4. The glass harmonica was a unique musical instrument that was invented by Benjamin Franklin in 1761, consisting of glass bowls mounted on an iron spindle and operated via a foot pedal and the players’ wet fingers. Kirchgessner became one of the primary exponents of this niche instrument, which enjoyed a surge of possibility in the late eighteenth century.
5. Kirchgessner was so talented, that it was decided that she should go on tour. Despite the difficulties of traveling by carriage in the eighteenth century, especially while blind, she embarked on what would become years of travel when she was just a young woman, and she became a phenomenon across Europe.
6. She traveled with a man named Heinrich Philipp Bossler and his wife. Bossler was an intriguing figure: he was a manager, a publisher, and a music critic. He published important early works by giants like Beethoven, Haydn, and Mozart. He also was unusually principled among music publishers of the time in that he refused to publish plagiarized music (other music publishers of the time had no such scruples). The Bosslers became Kirchgessner’s adopted family, and they traveled across Europe together.
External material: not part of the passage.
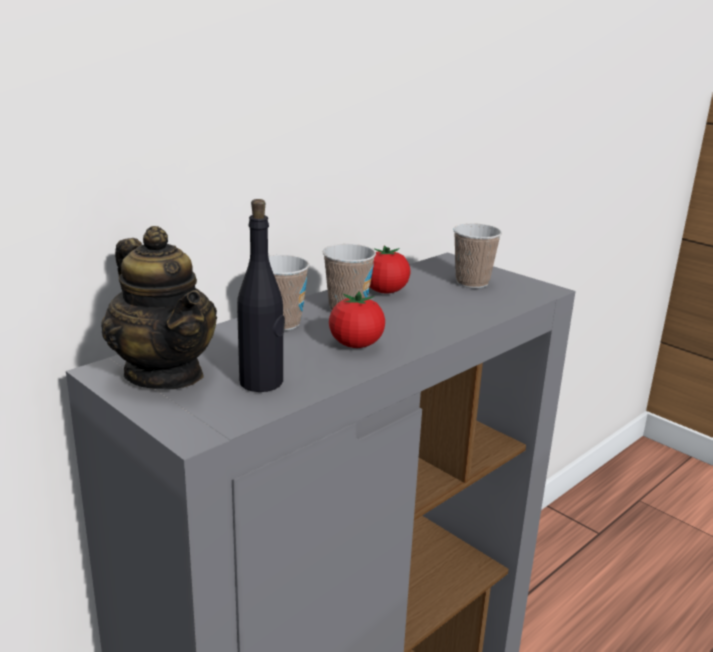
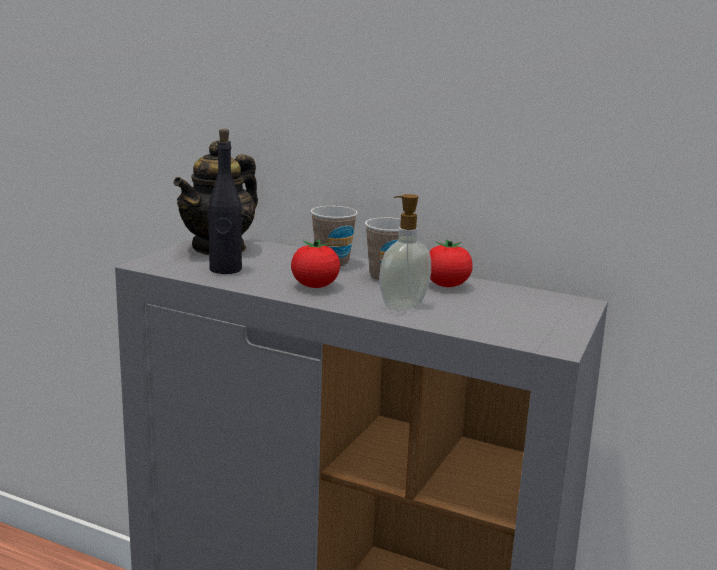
camera: 70 degrees right, 5 degrees down
(433, 319) = (402, 305): none -> soap dispenser
(472, 282) = (523, 314): cup -> none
7. When she came to Vienna, Mozart was so taken by Kirchgessner’s playing that he wrote this haunting Adagio and Rondo for her in 1791. She premiered it that summer and the performance was advertised as featuring Mozart himself. Mozart would die before the year was out, making this the last chamber music piece he ever wrote, and one of the last performances he ever took part in.
Wolfgang A. MOZART Adagio und Rondo für Glasharmonika, Flöte, Oboe, Viola, Violoncello, KV 617
8. He also wrote the Adagio for Glass Harmonica in C major, K 356 or 617a to her. It’s truly mystical and sounds unlike anything else he ever wrote.
Adagio for Glass Harmonica in C major, K 356 or 617a By Mozart
9. After her appearances in Vienna, she traveled throughout Germany and Bohemia, causing a stir wherever she went. She was so admired by the Berlin court that she played for King Friedrich Wilhelm II multiple times.
10. In 1794 she crossed paths with Haydn in London, appearing as a soloist in his concert series. Apparently, he also wrote a solo piece for her, but the score has been lost, possibly in part because she didn’t require traditional manuscript scores to learn new music.
11. While in London, she had a mechanic build her a new instrument, which became her favored one, and from then on, she traveled with it wherever she went on tour. It would have been extremely bulky and must have been very difficult to travel with!
12. In the summer of 1808, a highlight of her life of travel occurred when she met with German poet and playwright Johann Wolfgang von Goethe in Carlsbad.
13. In the winter of 1808, after her first Swiss tour, she decided to take a detour to visit a sibling in Odenheim, Germany. On the route, she came down with pneumonia and developed such a high fever that she began hallucinating. To the deep grief of the Bosslers, her faithful traveling companions who stayed with her until the end, she died on 9 December 1808 at the age of thirty-nine. Her final words were “Beautiful! Very beautiful!”